In late 2013, he was seen in two documentaries: The Songs of the Hobbit (which was included with the extended edition of The Hobbit: An Unexpected Journey) and The Hobbit: The Desolation of Smaug, Production Video 14. In 2014, he appeared in The Music of the Hobbit, an hour-long documentary that was included on the extended edition of The Hobbit: The Desolation of Smaug. In the video, Adams discussed Howard Shore's music and demonstrated themes at the keyboard.
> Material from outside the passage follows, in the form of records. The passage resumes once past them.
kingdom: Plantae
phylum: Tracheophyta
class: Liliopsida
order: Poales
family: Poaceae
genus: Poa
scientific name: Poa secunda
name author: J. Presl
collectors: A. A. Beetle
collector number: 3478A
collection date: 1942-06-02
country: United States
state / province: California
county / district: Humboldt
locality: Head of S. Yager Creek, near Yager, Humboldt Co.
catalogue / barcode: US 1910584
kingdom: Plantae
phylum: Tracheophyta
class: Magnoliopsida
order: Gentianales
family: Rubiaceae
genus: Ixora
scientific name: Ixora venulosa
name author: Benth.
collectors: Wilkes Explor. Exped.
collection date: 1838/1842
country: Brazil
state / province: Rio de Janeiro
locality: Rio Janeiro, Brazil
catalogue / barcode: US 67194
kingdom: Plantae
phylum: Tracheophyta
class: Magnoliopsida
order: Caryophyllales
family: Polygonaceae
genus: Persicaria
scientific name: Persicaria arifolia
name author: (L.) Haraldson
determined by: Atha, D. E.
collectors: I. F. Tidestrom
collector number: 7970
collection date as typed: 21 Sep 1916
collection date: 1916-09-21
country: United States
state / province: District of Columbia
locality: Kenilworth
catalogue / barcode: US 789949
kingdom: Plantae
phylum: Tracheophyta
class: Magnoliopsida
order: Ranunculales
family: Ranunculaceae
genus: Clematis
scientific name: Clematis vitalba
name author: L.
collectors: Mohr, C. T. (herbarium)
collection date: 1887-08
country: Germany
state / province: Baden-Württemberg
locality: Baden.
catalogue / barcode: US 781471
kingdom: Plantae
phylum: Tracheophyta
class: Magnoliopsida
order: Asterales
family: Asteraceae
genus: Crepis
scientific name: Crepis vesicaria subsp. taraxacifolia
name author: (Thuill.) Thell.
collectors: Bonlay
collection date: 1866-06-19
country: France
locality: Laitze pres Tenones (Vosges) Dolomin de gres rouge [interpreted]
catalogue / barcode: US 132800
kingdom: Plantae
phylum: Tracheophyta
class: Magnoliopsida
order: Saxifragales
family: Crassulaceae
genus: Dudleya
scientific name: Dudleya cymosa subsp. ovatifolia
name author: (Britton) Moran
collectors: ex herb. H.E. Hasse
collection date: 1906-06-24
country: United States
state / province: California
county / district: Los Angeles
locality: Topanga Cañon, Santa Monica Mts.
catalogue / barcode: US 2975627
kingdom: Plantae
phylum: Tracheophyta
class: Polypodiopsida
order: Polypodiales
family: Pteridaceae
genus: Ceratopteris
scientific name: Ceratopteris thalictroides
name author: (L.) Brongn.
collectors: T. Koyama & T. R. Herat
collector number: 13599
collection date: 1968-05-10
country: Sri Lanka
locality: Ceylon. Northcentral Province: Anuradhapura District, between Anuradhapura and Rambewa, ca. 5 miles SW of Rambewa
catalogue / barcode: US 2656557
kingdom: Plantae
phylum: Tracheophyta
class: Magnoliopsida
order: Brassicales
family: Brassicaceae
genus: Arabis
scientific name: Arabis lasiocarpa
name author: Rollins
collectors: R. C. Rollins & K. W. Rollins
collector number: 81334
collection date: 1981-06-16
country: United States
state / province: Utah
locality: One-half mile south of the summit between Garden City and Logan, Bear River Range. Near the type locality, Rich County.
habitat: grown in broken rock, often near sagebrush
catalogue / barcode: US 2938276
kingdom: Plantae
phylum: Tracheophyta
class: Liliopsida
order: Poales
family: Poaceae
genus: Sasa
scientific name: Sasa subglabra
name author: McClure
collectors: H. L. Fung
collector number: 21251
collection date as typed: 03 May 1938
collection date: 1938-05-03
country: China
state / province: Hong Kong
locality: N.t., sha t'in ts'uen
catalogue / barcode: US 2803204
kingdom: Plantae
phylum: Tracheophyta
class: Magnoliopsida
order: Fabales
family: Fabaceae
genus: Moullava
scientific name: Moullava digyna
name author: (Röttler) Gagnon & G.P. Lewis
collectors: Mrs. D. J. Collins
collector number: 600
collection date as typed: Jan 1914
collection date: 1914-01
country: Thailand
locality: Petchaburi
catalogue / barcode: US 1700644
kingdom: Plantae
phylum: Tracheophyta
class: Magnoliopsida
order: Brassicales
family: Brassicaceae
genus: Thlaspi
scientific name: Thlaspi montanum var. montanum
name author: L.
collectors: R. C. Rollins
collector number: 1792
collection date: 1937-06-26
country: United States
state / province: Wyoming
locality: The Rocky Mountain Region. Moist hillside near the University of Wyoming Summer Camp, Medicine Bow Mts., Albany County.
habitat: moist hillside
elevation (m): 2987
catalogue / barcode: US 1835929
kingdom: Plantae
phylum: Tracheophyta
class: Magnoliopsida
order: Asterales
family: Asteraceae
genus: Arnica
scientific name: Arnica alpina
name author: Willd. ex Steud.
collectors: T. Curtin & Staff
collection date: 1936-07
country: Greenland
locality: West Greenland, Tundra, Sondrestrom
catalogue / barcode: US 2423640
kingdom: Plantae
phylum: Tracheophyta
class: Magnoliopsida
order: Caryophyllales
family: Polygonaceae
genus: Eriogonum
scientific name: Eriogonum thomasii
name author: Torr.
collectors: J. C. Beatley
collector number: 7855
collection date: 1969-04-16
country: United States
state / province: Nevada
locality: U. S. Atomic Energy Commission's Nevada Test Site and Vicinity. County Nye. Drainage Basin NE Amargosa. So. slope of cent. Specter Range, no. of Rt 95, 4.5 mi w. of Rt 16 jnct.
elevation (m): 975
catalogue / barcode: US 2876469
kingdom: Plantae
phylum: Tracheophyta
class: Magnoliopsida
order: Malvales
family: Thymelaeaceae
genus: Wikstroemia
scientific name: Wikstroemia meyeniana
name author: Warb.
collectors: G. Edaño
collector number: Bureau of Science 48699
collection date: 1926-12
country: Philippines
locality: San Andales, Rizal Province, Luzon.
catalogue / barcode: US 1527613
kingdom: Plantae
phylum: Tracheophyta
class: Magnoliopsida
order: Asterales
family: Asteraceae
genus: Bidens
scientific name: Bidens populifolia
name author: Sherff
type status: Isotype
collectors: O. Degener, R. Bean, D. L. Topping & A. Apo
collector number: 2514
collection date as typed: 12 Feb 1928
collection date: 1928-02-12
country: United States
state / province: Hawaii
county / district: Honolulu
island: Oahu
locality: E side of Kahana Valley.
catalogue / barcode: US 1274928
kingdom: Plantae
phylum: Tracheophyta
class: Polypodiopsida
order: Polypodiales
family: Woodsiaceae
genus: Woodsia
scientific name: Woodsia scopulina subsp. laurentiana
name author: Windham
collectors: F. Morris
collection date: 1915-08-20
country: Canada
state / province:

He also authored the liner notes that accompanied the three albums of the Hobbit film scores.

It was announced on The Modern Musician podcast that Adams has written a book titled Impossible Silence, which covers silent films and the history of film music.

Adams is listed as a participant in the Star Wars documentary The Prequels Strike Back: A Fan's Journey, in which he "sits down with his piano to highlight some of the masterful ways John Williams makes parallels between the original and prequel trilogy."

On November 25, 2016, Howard Shore confirmed that Adams was working on a book that will cover the music of The Hobbit films. It was set to be released in 2017, but it has not been published as of 2025.

== Personal life ==

Adams and his wife live in Frankfort. He is a percussionist.

== Bibliography ==
- The Music of The Lord of the Rings Films (2010).